#### Exercise directions:
Every entry that follows should be output again, word for word.
**** Extracted data ****
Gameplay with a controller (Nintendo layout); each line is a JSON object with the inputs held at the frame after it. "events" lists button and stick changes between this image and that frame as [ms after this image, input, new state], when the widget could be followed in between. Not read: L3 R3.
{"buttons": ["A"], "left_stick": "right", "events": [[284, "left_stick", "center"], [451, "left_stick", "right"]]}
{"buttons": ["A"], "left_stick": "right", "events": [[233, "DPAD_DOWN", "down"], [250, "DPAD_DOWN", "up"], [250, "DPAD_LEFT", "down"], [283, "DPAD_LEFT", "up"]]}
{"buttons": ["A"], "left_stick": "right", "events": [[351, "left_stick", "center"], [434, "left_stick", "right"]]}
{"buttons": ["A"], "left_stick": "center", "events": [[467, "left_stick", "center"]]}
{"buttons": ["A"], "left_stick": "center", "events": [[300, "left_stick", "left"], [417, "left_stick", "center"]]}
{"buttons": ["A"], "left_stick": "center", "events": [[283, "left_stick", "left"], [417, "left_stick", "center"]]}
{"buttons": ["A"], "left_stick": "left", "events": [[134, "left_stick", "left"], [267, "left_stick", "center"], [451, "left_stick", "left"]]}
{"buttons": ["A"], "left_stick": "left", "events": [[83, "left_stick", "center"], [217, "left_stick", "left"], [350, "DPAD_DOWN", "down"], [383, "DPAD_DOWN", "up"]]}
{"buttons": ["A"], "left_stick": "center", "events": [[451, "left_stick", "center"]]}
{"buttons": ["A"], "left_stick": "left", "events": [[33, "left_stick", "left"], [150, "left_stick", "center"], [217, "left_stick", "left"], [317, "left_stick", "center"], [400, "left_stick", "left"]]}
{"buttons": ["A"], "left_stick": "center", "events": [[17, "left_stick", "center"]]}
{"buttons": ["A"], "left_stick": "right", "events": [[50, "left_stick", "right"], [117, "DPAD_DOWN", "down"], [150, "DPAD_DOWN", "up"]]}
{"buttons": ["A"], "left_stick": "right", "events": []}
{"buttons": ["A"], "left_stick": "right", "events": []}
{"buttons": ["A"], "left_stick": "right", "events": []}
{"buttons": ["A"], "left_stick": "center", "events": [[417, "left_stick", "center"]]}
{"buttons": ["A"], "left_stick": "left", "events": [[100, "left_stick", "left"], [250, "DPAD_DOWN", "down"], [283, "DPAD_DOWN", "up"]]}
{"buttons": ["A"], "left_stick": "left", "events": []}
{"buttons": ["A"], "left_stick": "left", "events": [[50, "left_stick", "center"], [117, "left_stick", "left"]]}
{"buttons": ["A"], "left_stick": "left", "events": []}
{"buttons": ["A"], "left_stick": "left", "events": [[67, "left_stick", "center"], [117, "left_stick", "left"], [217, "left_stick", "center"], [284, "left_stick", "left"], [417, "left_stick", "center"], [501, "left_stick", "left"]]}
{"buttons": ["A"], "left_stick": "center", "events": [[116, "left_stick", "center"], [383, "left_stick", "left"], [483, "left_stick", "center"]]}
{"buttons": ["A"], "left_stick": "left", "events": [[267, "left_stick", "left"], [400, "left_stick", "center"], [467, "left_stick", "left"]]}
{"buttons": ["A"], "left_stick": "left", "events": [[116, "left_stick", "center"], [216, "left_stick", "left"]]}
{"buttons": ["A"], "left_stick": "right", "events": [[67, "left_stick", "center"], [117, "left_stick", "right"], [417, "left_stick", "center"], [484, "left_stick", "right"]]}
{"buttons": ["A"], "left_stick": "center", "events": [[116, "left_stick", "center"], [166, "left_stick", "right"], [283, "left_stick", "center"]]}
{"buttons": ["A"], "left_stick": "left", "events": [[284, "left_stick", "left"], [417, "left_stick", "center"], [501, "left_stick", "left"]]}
****
#### Written answer:
Gameplay with a controller (Nintendo layout); each line is a JSON object with the inputs held at the frame after it. "events" lists button and stick changes between this image and that frame as [ms after this image, input, new state], when the widget could be followed in between. Not read: L3 R3.
{"buttons": ["A"], "left_stick": "right", "events": [[284, "left_stick", "center"], [451, "left_stick", "right"]]}
{"buttons": ["A"], "left_stick": "right", "events": [[233, "DPAD_DOWN", "down"], [250, "DPAD_DOWN", "up"], [250, "DPAD_LEFT", "down"], [283, "DPAD_LEFT", "up"]]}
{"buttons": ["A"], "left_stick": "right", "events": [[351, "left_stick", "center"], [434, "left_stick", "right"]]}
{"buttons": ["A"], "left_stick": "center", "events": [[467, "left_stick", "center"]]}
{"buttons": ["A"], "left_stick": "center", "events": [[300, "left_stick", "left"], [417, "left_stick", "center"]]}
{"buttons": ["A"], "left_stick": "center", "events": [[283, "left_stick", "left"], [417, "left_stick", "center"]]}
{"buttons": ["A"], "left_stick": "left", "events": [[134, "left_stick", "left"], [267, "left_stick", "center"], [451, "left_stick", "left"]]}
{"buttons": ["A"], "left_stick": "left", "events": [[83, "left_stick", "center"], [217, "left_stick", "left"], [350, "DPAD_DOWN", "down"], [383, "DPAD_DOWN", "up"]]}
{"buttons": ["A"], "left_stick": "center", "events": [[451, "left_stick", "center"]]}
{"buttons": ["A"], "left_stick": "left", "events": [[33, "left_stick", "left"], [150, "left_stick", "center"], [217, "left_stick", "left"], [317, "left_stick", "center"], [400, "left_stick", "left"]]}
{"buttons": ["A"], "left_stick": "center", "events": [[17, "left_stick", "center"]]}
{"buttons": ["A"], "left_stick": "right", "events": [[50, "left_stick", "right"], [117, "DPAD_DOWN", "down"], [150, "DPAD_DOWN", "up"]]}
{"buttons": ["A"], "left_stick": "right", "events": []}
{"buttons": ["A"], "left_stick": "right", "events": []}
{"buttons": ["A"], "left_stick": "right", "events": []}
{"buttons": ["A"], "left_stick": "center", "events": [[417, "left_stick", "center"]]}
{"buttons": ["A"], "left_stick": "left", "events": [[100, "left_stick", "left"], [250, "DPAD_DOWN", "down"], [283, "DPAD_DOWN", "up"]]}
{"buttons": ["A"], "left_stick": "left", "events": []}
{"buttons": ["A"], "left_stick": "left", "events": [[50, "left_stick", "center"], [117, "left_stick", "left"]]}
{"buttons": ["A"], "left_stick": "left", "events": []}
{"buttons": ["A"], "left_stick": "left", "events": [[67, "left_stick", "center"], [117, "left_stick", "left"], [217, "left_stick", "center"], [284, "left_stick", "left"], [417, "left_stick", "center"], [501, "left_stick", "left"]]}
{"buttons": ["A"], "left_stick": "center", "events": [[116, "left_stick", "center"], [383, "left_stick", "left"], [483, "left_stick", "center"]]}
{"buttons": ["A"], "left_stick": "left", "events": [[267, "left_stick", "left"], [400, "left_stick", "center"], [467, "left_stick", "left"]]}
{"buttons": ["A"], "left_stick": "left", "events": [[116, "left_stick", "center"], [216, "left_stick", "left"]]}
{"buttons": ["A"], "left_stick": "right", "events": [[67, "left_stick", "center"], [117, "left_stick", "right"], [417, "left_stick", "center"], [484, "left_stick", "right"]]}
{"buttons": ["A"], "left_stick": "center", "events": [[116, "left_stick", "center"], [166, "left_stick", "right"], [283, "left_stick", "center"]]}
{"buttons": ["A"], "left_stick": "left", "events": [[284, "left_stick", "left"], [417, "left_stick", "center"], [501, "left_stick", "left"]]}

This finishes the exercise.